Legal disputes, often involving land, can bog down even the most sought-after projects. A Boeing aircraft maintenance center is only now close to opening after a two-year delay in construction of a crucial taxiway, caused by villagers who lay down in front of bulldozers until the state government paid them more for a 200-yard strip of land.
Nokia and Foxconn Technology of Taiwan suspended production late last year at an eight-year-old cellphone manufacturing complex here in southern India. Nokia is dealing with a $365 million tax dispute that started under Mr. Modi’s predecessor, as well as slowing demand for the older models of cellphones that the complex produced.
Foxconn faced hundreds of young workers who held a one-day hunger strike on Jan. 27. The company offered them 22 months’ severance. They wanted six years’ severance, and ended up settling last Thursday for roughly three years.
Rohini, a 25-year-old Foxconn worker who earned $220 a month at one of the factories in the complex, said she had been saving money from the job to create a dowry that would make her a better marriage prospect. So she was devastated when she heard from a co-worker that they would lose their jobs.
“I felt both anger and sadness. I cried a lot,” she said. “I know that according to the law, I must be given employment until age 58,” she added.
Those labor law protections are starting to erode. Many companies rely increasingly on contract workers, whom they require to leave after a single year, circumventing the employment guarantees.
For Mr. Modi, the most immediate challenge is on the political front.
While his party dominates the lower house of Parliament, the deeply divided upper house has delayed action on bills for his longer-term reforms. So Mr. Modi has relied on executive orders that automatically expire in late April. They can be renewed, though not indefinitely.
Needing support from minority parties in the upper house of Parliament, he sent Arun Jaitley, the finance minister, to the home of Jayalalitha Jayaram, the longtime leader of an influential regional party here in Tamil Nadu state, with flowers on Jan. 18. The trip was controversial since Jayalalitha, who is known by her first name, is out of prison on bail pending her appeal of a conviction last year in a corruption case.
The government has also been criticized for revising the way it calculates gross domestic product. The move on Jan. 30 brought India into line with the practices of most developed nations and produced a sharp increase in the country’s reported economic growth. But critics viewed the timing as a political move intended to give Mr. Modi more support.
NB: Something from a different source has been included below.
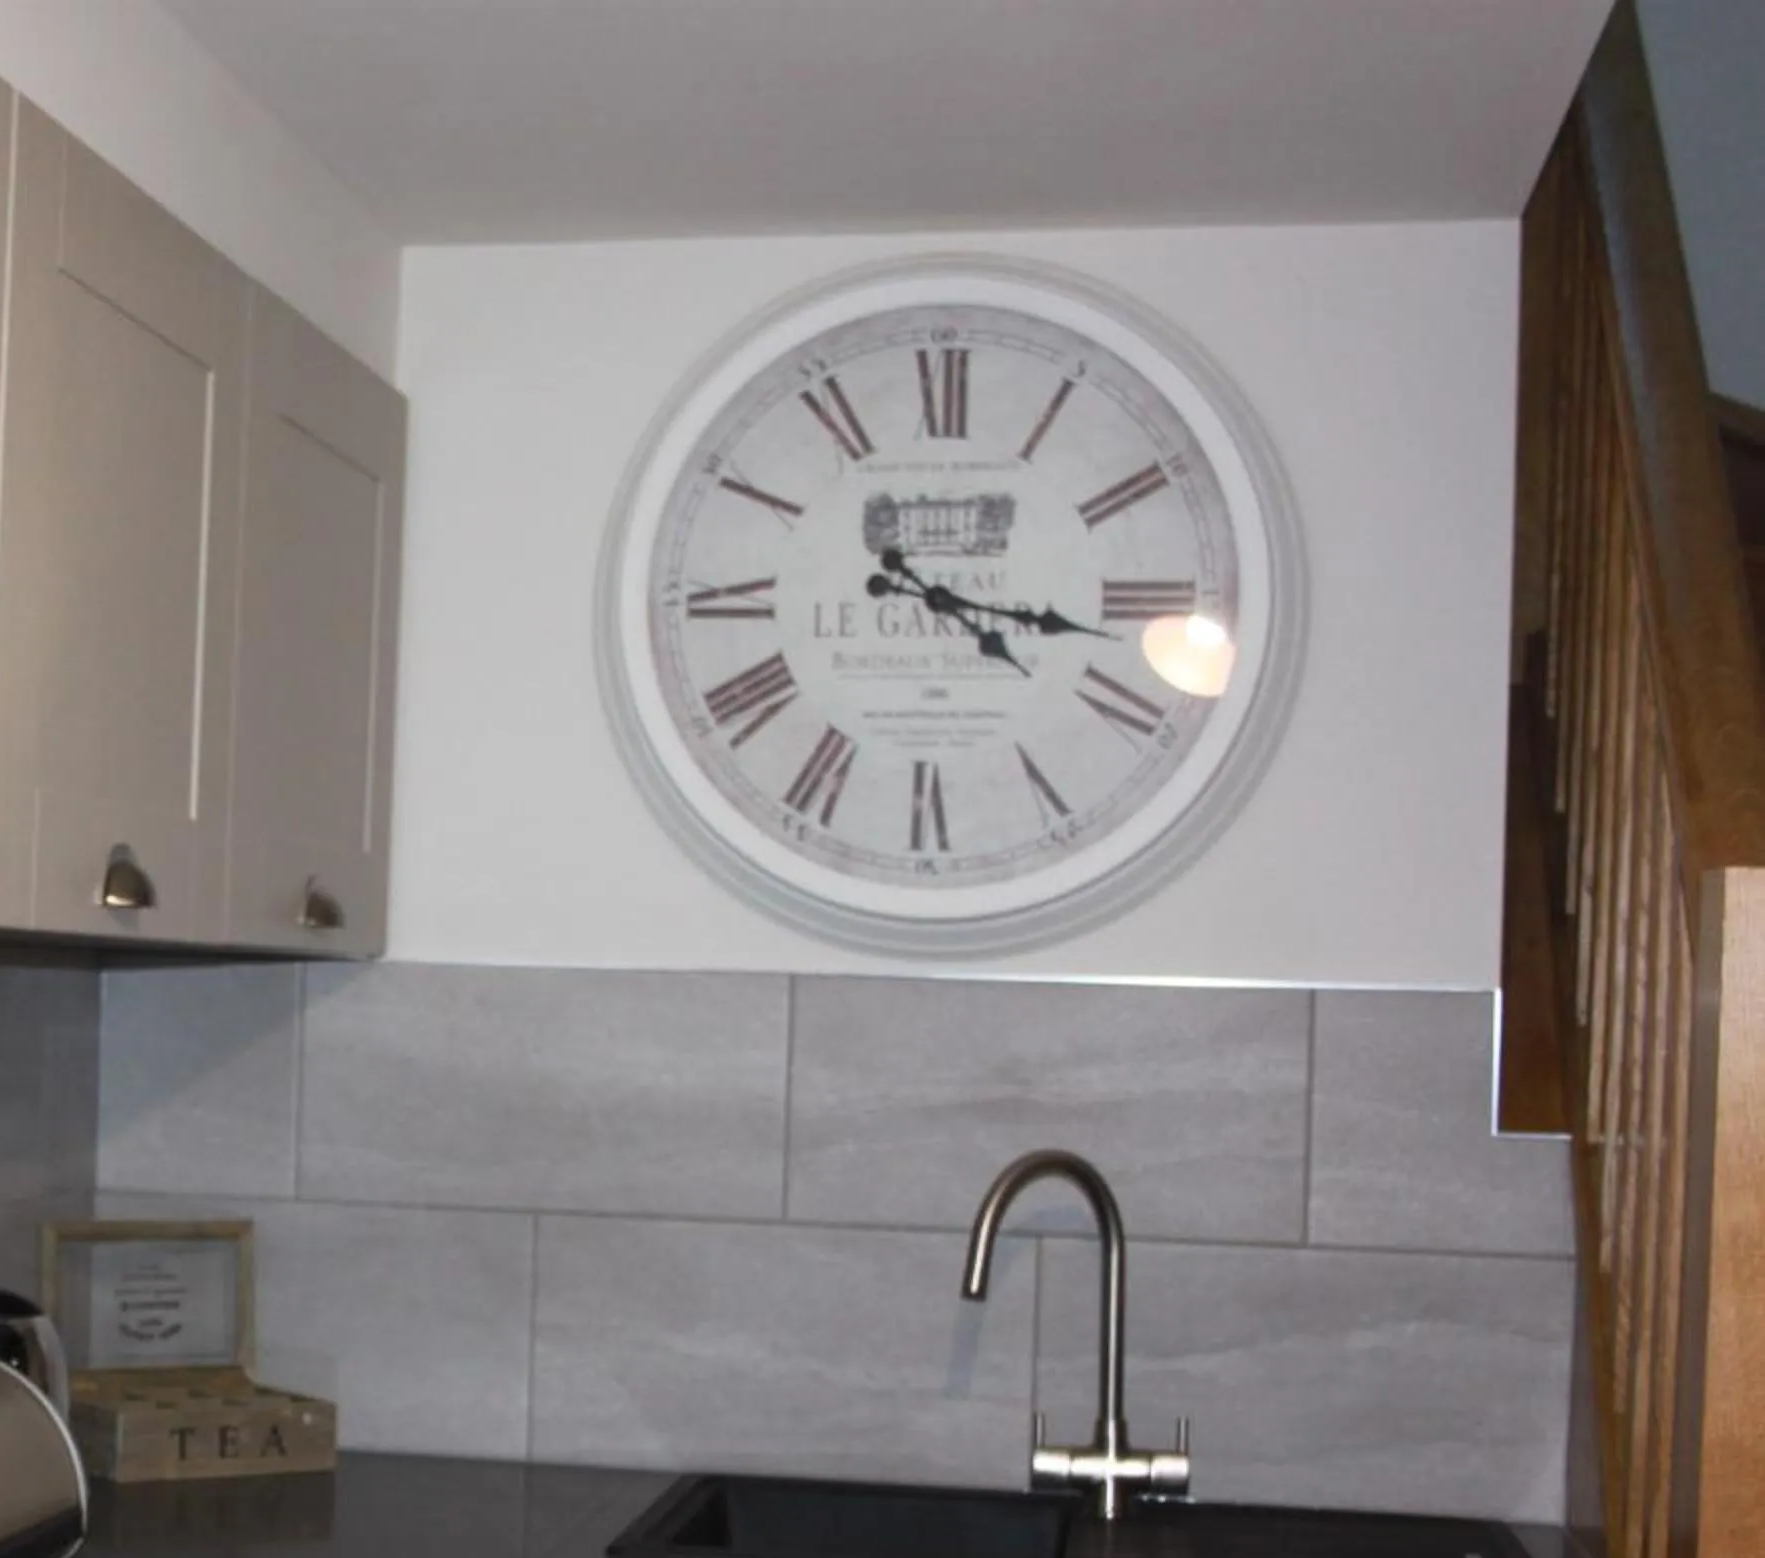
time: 4:16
Even some of Mr. Modi’s supporters are cautious about what he has accomplished so far. “Lots of people have been blindly jumping into India on euphoria and hype,” said Rajeev Chandrasekhar, a wealthy financier and a member of the upper house of Parliament who wants more extensive reforms when the prime minister sends the new budget to Parliament on Feb. 28. “He hasn’t introduced any new ideas, and that is what he needs to do in February.”

Mr. Modi’s senior advisers say that they have begun making significant changes and that critics are too impatient. “There are a lot of inherited, legacy issues we had to work through,” like budget deficits and persistent inflation, said Jayant Sinha, the minister of state for finance. “You have to give us a little bit of time for every business to feel the difference.”